Vor kurzem habe ich hier in Grie­chen­land Asyl bekommen. Eines der Dinge, die sie mir gesagt haben, ist, dass ich nie mehr in mein Heimat­land zurück­kehren werde.

Ich hatte eine Vorstel­lung, wie es sein würde, wenn ich Asyl erhalte. Als Asyl­be­werber denkt man, dass Asyl zu erhalten die Antwort auf alles ist. Vor allem, während man hier auf dieser Insel fest­sitzt und wie ein Gefan­gener lebt und keine Rechte hat – nicht mal das Recht, sich frei zu bewegen. Man möchte an diese eine Erlö­sung glauben.

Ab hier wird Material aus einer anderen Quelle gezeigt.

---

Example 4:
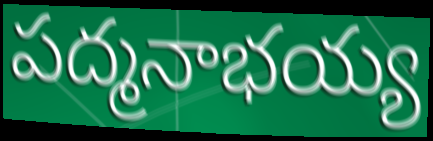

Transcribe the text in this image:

పద్మనాభయ్య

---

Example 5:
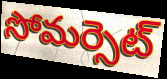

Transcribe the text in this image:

సోమర్సెట్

Aber die Realität, mit der auch ich trotz Asyl leben musste, war anders als erwartet. Inner­halb von 30 Tagen nach Erhalt eines posi­tiven Asyl­be­scheids wird einem die gesamte Unter­stüt­zung, die man bisher erhalten hat, wieder genommen. Das heisst, dass einem keine Unter­kunft und kein Geld mehr zusteht. So musste ich mich erneut der Frage stellen, wie ich über­leben soll.

„Bitte kämpfen Sie auch für das nächste Kapitel, mit dem sich aner­kannte Flücht­linge ausein­an­der­setzen müssen.“

Ohne bezahlte Arbeit gestal­tete sich das Ganze sehr schwer. Ich setzte meine frei­wil­lige Arbeit als Dolmet­scher bei einer NGO fort. Diese stellte mir eine Unter­kunft und etwas Geld zum Über­leben zur Verfü­gung. Ich kämpfte damit, ein Leben ohne klare Zukunfts­per­spek­tive zu führen. Ich träumte davon, meinen Master und meinen Doktor­titel zu machen, aber ich sah keine Möglich­keit, dies zu tun.

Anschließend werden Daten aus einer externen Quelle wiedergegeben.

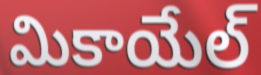
మికాయేల్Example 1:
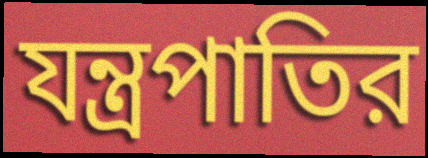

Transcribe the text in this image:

যন্ত্রপাতির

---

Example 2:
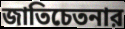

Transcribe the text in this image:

জাতিচেতনার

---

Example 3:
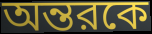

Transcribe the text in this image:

অন্তরকে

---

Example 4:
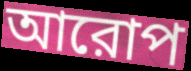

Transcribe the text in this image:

আরোপ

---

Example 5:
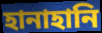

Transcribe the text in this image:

হানাহানিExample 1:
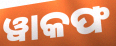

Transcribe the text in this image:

ୱାକଫ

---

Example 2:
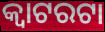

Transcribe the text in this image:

କ୍ଵାଟରଟା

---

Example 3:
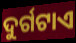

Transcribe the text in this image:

ଦୁର୍ଗଟାଏ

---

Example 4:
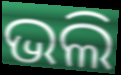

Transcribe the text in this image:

ଭଲି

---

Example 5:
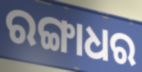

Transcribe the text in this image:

ରଙ୍ଗାଧରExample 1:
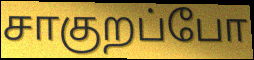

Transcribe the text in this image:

சாகுறப்போ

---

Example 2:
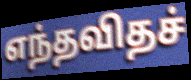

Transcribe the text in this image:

எந்தவிதச்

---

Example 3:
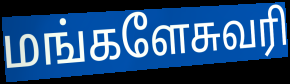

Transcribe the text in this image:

மங்களேசுவரி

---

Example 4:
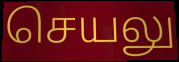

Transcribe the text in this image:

செயலு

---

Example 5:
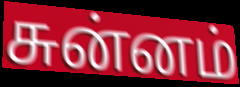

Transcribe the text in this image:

சுன்னம்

Nun bin ich ein aner­kannter Geflüch­teter, wie viele Menschen hier in Grie­chen­land. Aber ich beginne erst langsam zu reali­sieren, wie lange die Reise noch ist, die vor mir liegt. Es liegen zahl­reiche büro­kra­ti­sche, recht­liche und soziale Heraus­for­de­rungen vor mir. Ich muss vieles neu lernen, wie zum Beispiel kultu­relle Bräuche. Denn die Kultur ist der Schlüssel zum Verständnis einer Gesellschaft.

Der Kampf geht weiter

Ich will die Aktivist:innen, die für die Räumung des Geflüch­te­ten­la­gers hier auf Lesbos kämpfen, nicht entmu­tigen. Aber ich möchte folgendes hinzu­fügen: Bitte kämpfen Sie auch für das nächste Kapitel, mit dem sich aner­kannte Geflüch­tete ausein­an­der­setzen müssen. Denn diesem Kampf scheint niemand Aufmerk­sam­keit zu schenken. Und bitte denken Sie daran: Es gibt kein gutes Geflüch­te­ten­lager. Alle Lager sind schlecht. Keines davon ist ein guter Ort, um zu leben oder Kinder grosszuziehen.

In der Zwischen­zeit habe ich mich der Aufgabe gewidmet, die Geschichten anderer Menschen zu doku­men­tieren und zu erzählen – in der Hoff­nung, dass sich etwas verbessert.